Dietrich erläuterte, dass es folglich eine Vielzahl regulativer Maßnahmen gebe, insbesondere in der Trinkwasserverordnung, aber auch darüber hinaus. Die Trinkwasserverordnung geht laut Dietrich insbesondere auf den Blei- und Nickelgehalt, Legionellen, Pseudomonaden und KTW ein. Parallel dazu kämen auch auf Basis der Reach-Verordnung Vorgaben in Bezug auf Blei und Nickel sowie dar­über hinaus Chrom VI und Borsäure. Schließlich beeinflussten auch die Ökodesign-Richtlinie und das US-Freihandelsabkommen die Aktivitäten der Sanitärbranche.

Am Beispiel der Produktpalette von Dornbracht zeigte Dietrich die Notwendigkeit, für verchromte Bauteile Alternativen zu entwickeln. Denn mit dem Verbot bestimmter Werkstoffe oder Herstellungsverfahren sei auch der Weiterbetrieb von Produktionsanlagen, beispielsweise für die Galvanik, gefährdet. Deshalb appellierte Dietrich an die Forum-Teilnehmer, kontinuierlich auf die gesetzlichen Rahmenbedingungen zu achten und die eigenen Aktivitäten rechtzeitig auf diese auszurichten.

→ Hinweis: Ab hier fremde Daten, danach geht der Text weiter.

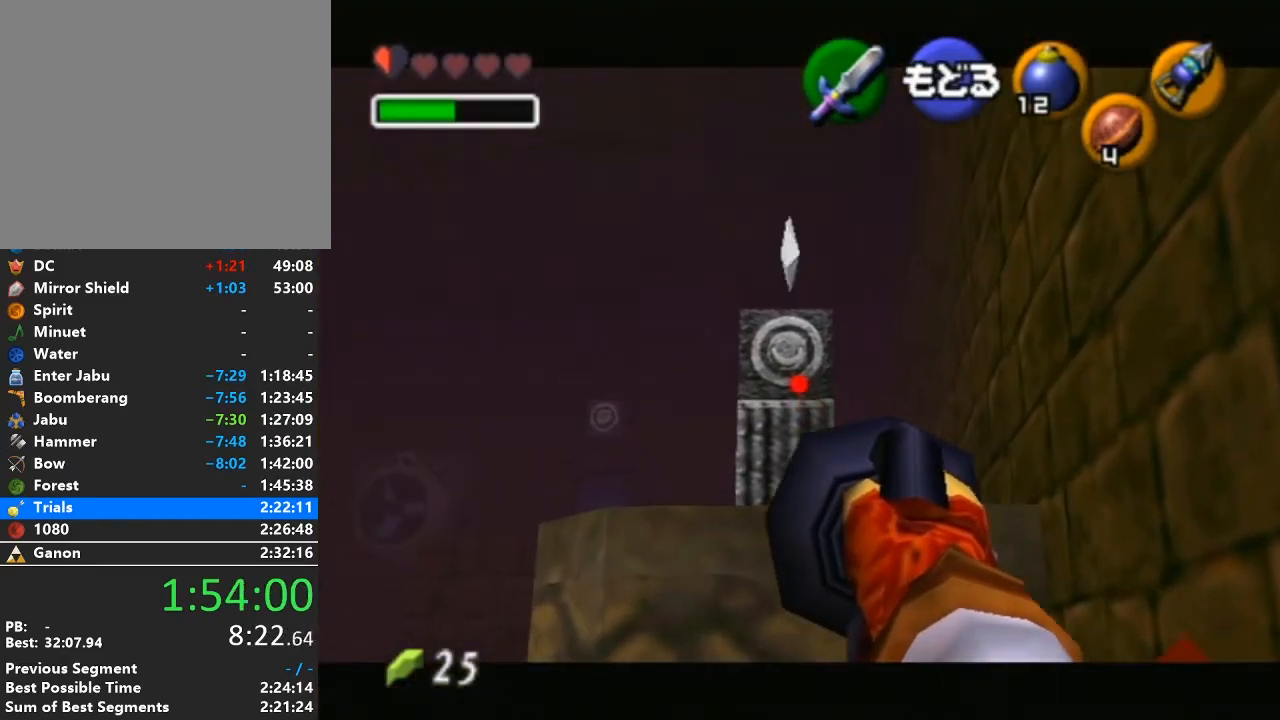
{"buttons": [], "left_stick": "center", "right_stick": "center", "events": [[67, "X", "up"], [100, "left_stick", "center"]]}
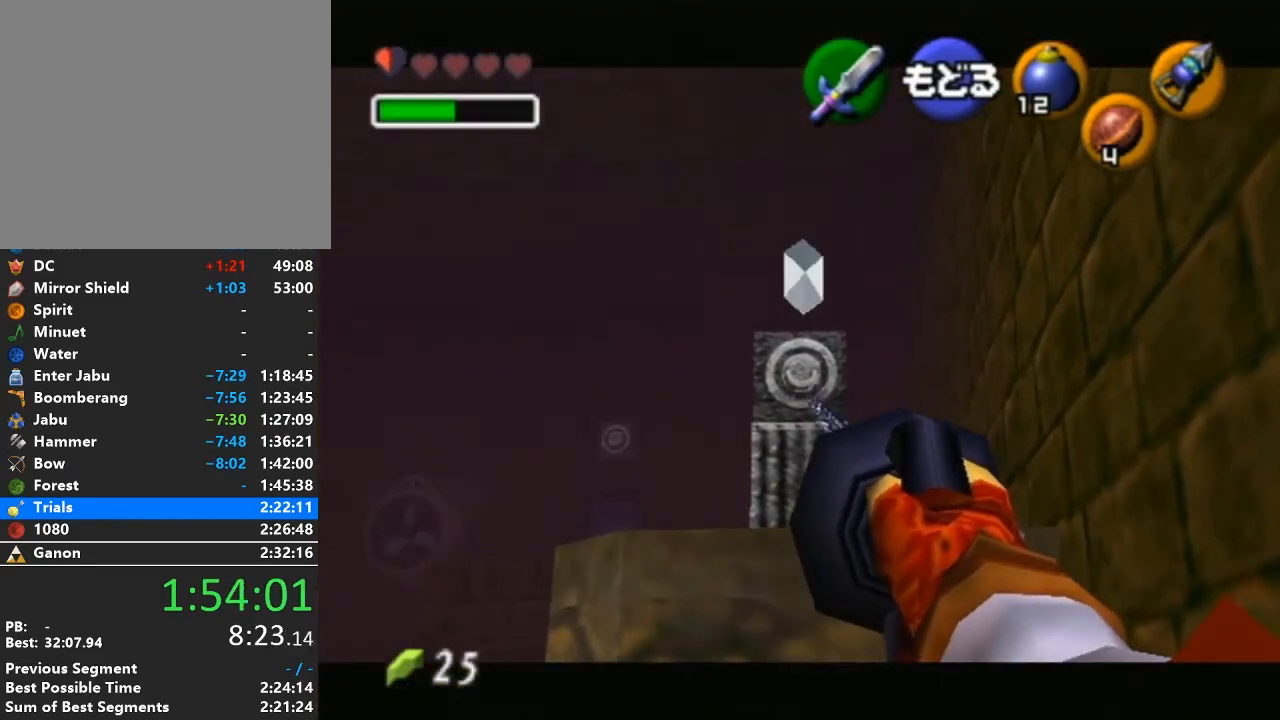
{"buttons": [], "left_stick": "center", "right_stick": "center", "events": []}
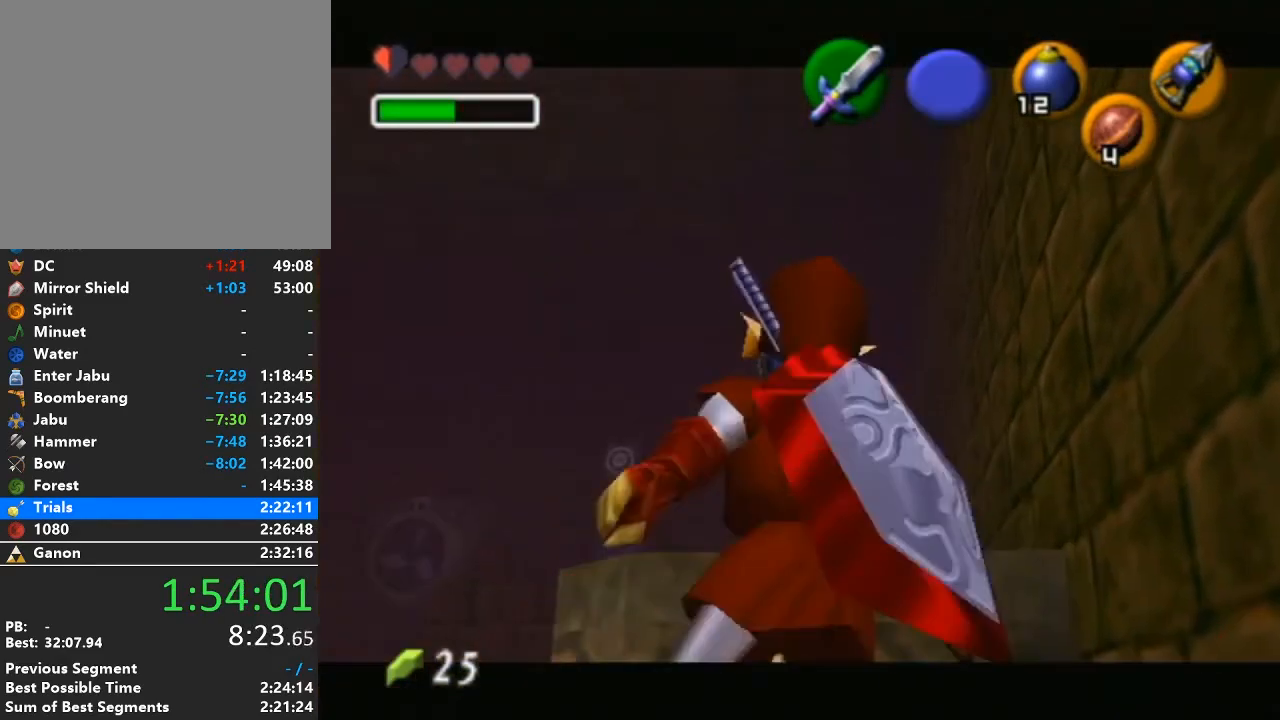
{"buttons": ["A"], "left_stick": "center", "right_stick": "center", "events": [[383, "A", "down"]]}
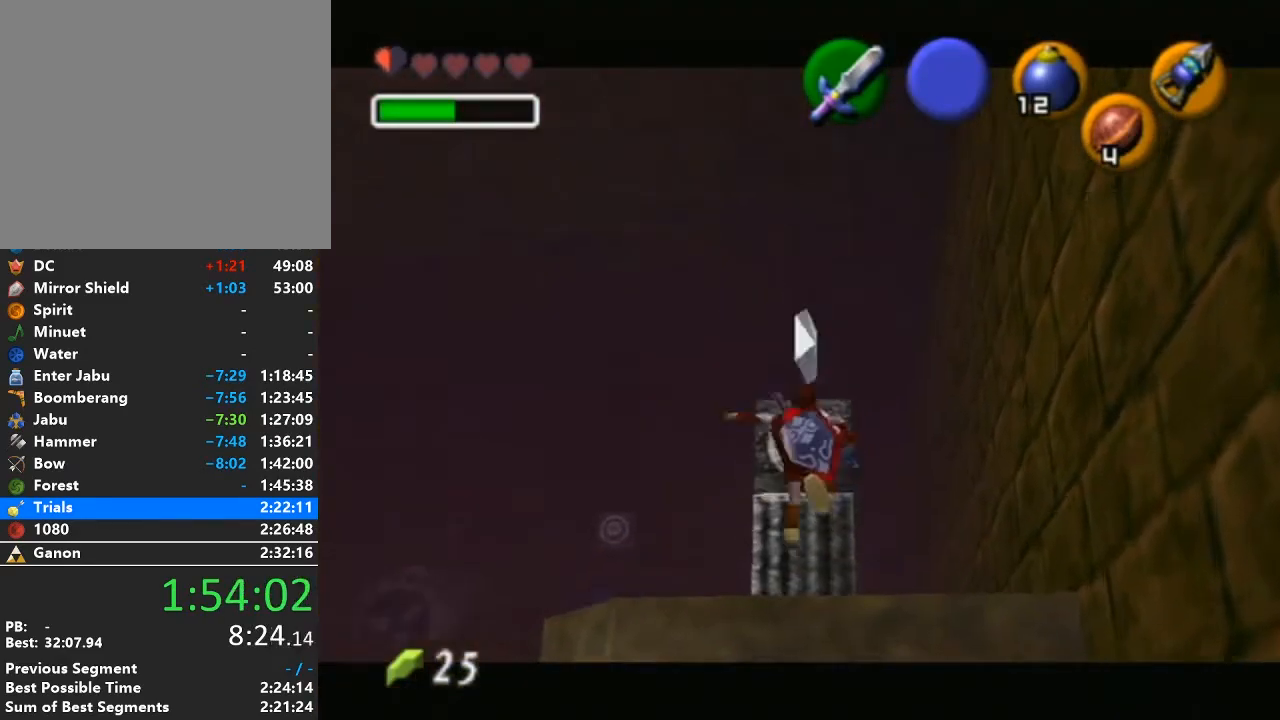
{"buttons": ["A"], "left_stick": "center", "right_stick": "center", "events": [[200, "A", "up"], [500, "A", "down"]]}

Korrosionsverhalten neuer ­Messinglegierungen

Dr. Norbert Gaag vom Halbzeughersteller Diehl Metall Messing präsentierte die neuesten Korrosionsuntersuchungen. Die Gütegemeinschaft hatte drei Werkstoffe untersuchen lassen, die als Nachfolgelösung für die entzinkungsbeständige Legierung CW602N verfügbar sind. Hierbei handelt es sich um den Werkstoff CW 511 L mit der Legierungs-Zusammensetzung CuZn38As, um CW626N mit der Zusammensetzung CuZn33Pb1,5AlAs sowie um CW725R mit der Zusammensetzung CuZn33Pb1AlSiAs.

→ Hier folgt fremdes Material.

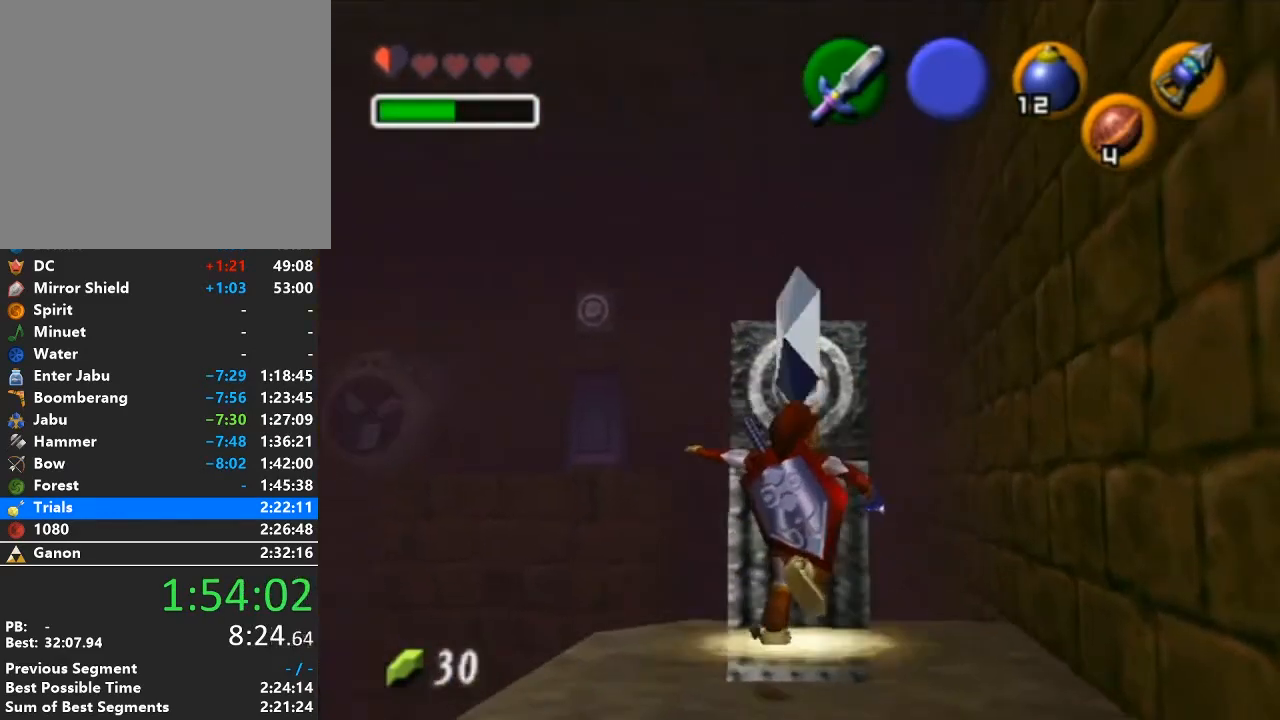
{"buttons": ["L1"], "left_stick": "center", "right_stick": "center", "events": [[100, "A", "up"], [233, "left_stick", "down-left"], [383, "L1", "down"], [383, "left_stick", "center"]]}
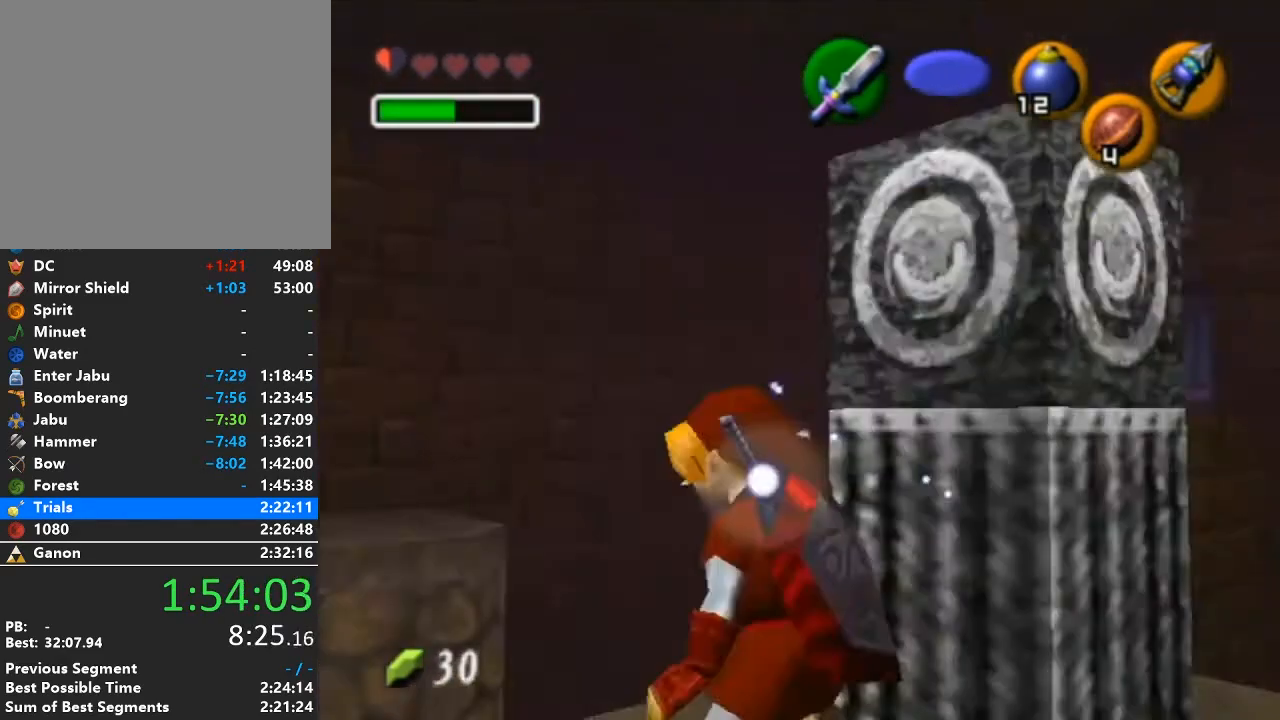
{"buttons": [], "left_stick": "up", "right_stick": "center", "events": [[67, "L1", "up"], [67, "Z", "down"], [200, "Z", "up"], [383, "left_stick", "up"]]}
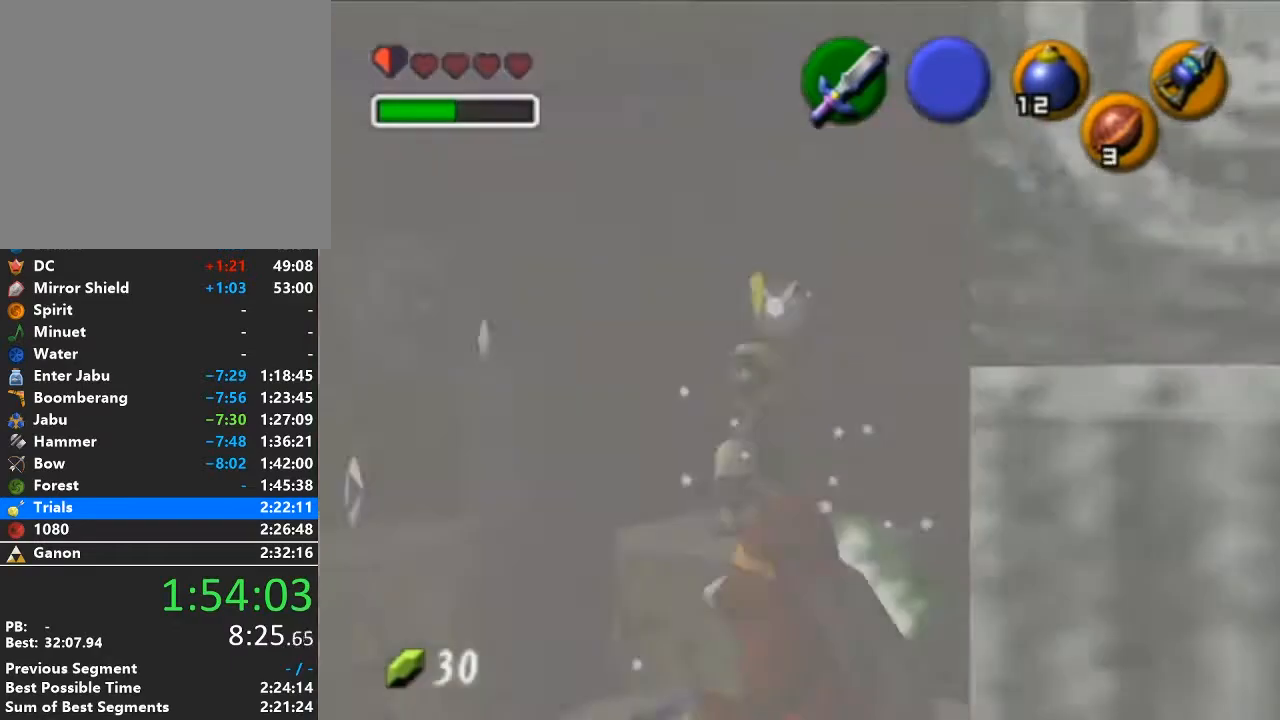
{"buttons": [], "left_stick": "up", "right_stick": "center", "events": []}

Demnach sind die Bleianteile der Alternativlegierungen gegenüber CW602N abgesenkt und liegen zwischen 0,2 und 1,7 %. Die Legierungstoleranzen sind hinsichtlich der Anforderungen an entzinkungsbeständige Messinglegierungen ausreichend. Die Beständigkeit gegen Entzinkung ist bei allen Werkstoffen in genormten Kurzzeittests in unterschiedlicher Ausprägung gegeben. Auch die Beständigkeit gegen Spannungsrisskorrosion – durchgeführt unter verschärften Bedingungen – hat im Halbzeugtest gleichwertige Ergebnisse erbracht, im Bauteiltest leichte Nachteile für CW511 L.

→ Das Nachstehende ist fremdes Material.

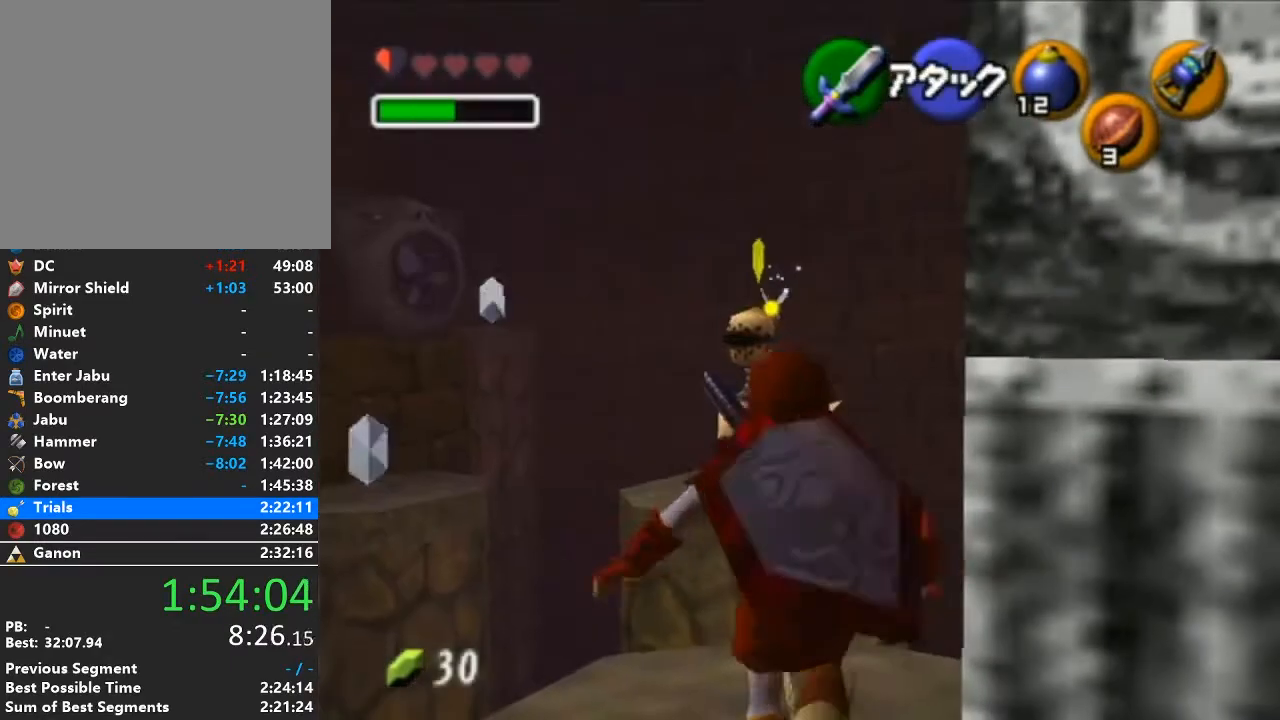
{"buttons": [], "left_stick": "up", "right_stick": "center", "events": [[283, "A", "down"], [417, "A", "up"]]}
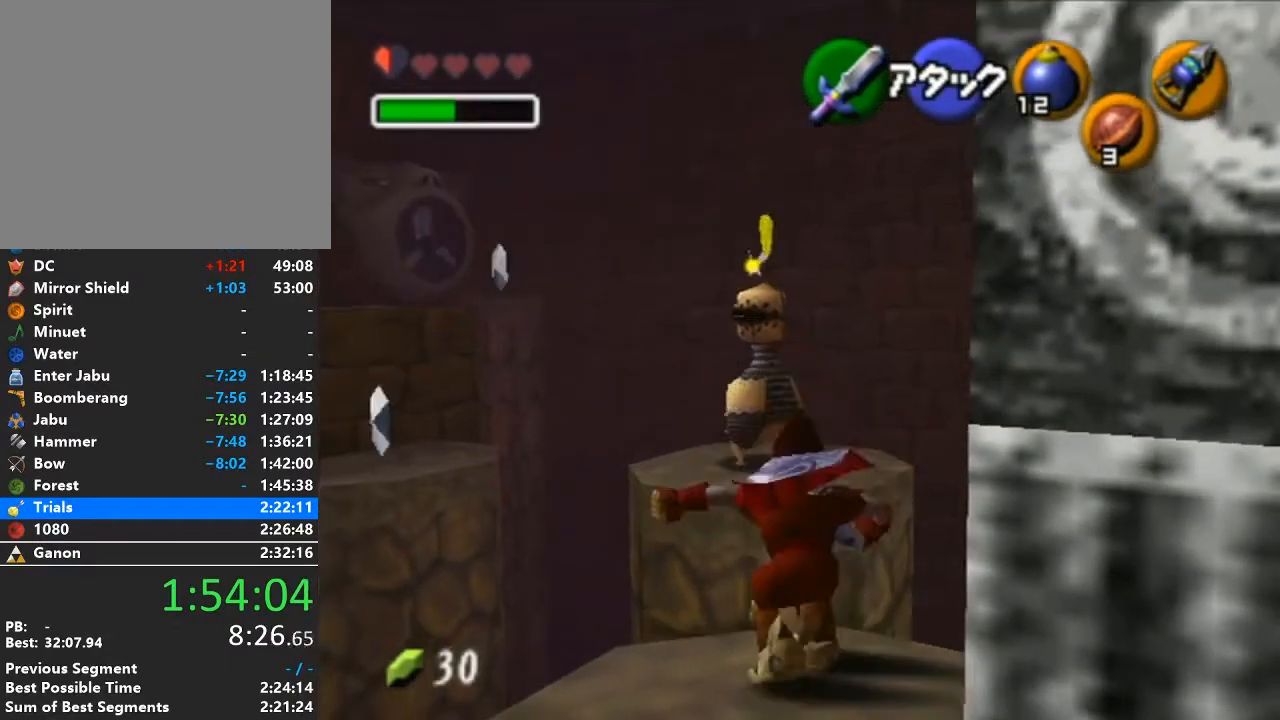
{"buttons": [], "left_stick": "up-left", "right_stick": "center", "events": [[350, "left_stick", "up-left"]]}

Auch die Anfälligkeit für interkristalline Korrosion wurde laut Dr. Gaag untersucht, mit deutlichen Vorteilen für CW 715 R. Die Ergebnisse der zwei-Jahres-Untersuchungen zur Langzeitkorrosion lagen zum Forum GMS im Juni 2014 noch nicht vollständig vor, jedoch hätten sich im 12-Monats-Test bei allen untersuchten Werkstoffen gleichwertige Ergebnisse zu CW602N ergeben, mit Vorteilen für CW725R.

Breites Spannungsfeld

Zum Abschluss der Fachvorträge stellte Geert van den Abbeele von Systemtechnik-Anbieter Sanha die Produktstrategie seines Unternehmens vor, die mittelfristig auf den ausschließlichen Einsatz bleifreier Werkstoffe abzielt. Der Hersteller von Pressfittingen und Rohrprodukten hätte 2008 mit der sukzessiven Umstellung des Produkt-Portfolios begonnen und diese Maßnahmen im Jahr 2013 weitgehend abgeschlossen. Die Besonderheit war laut van den Abbeele die konsequente Neuausrichtung von bleiarmem Rotguss auf einen bleifreien Alternativ-Werkstoff mit Silizium im Legierungsgefüge. Damit sei auch die komplette Umstellung der Fertigungstechnologie einhergegangen – mit anfänglich hohem Werkzeugverschleiß, deutlich gestiegenen Anforderungen hinsichtlich der Fertigungstoleranzen und Investitionen in Millionenhöhe.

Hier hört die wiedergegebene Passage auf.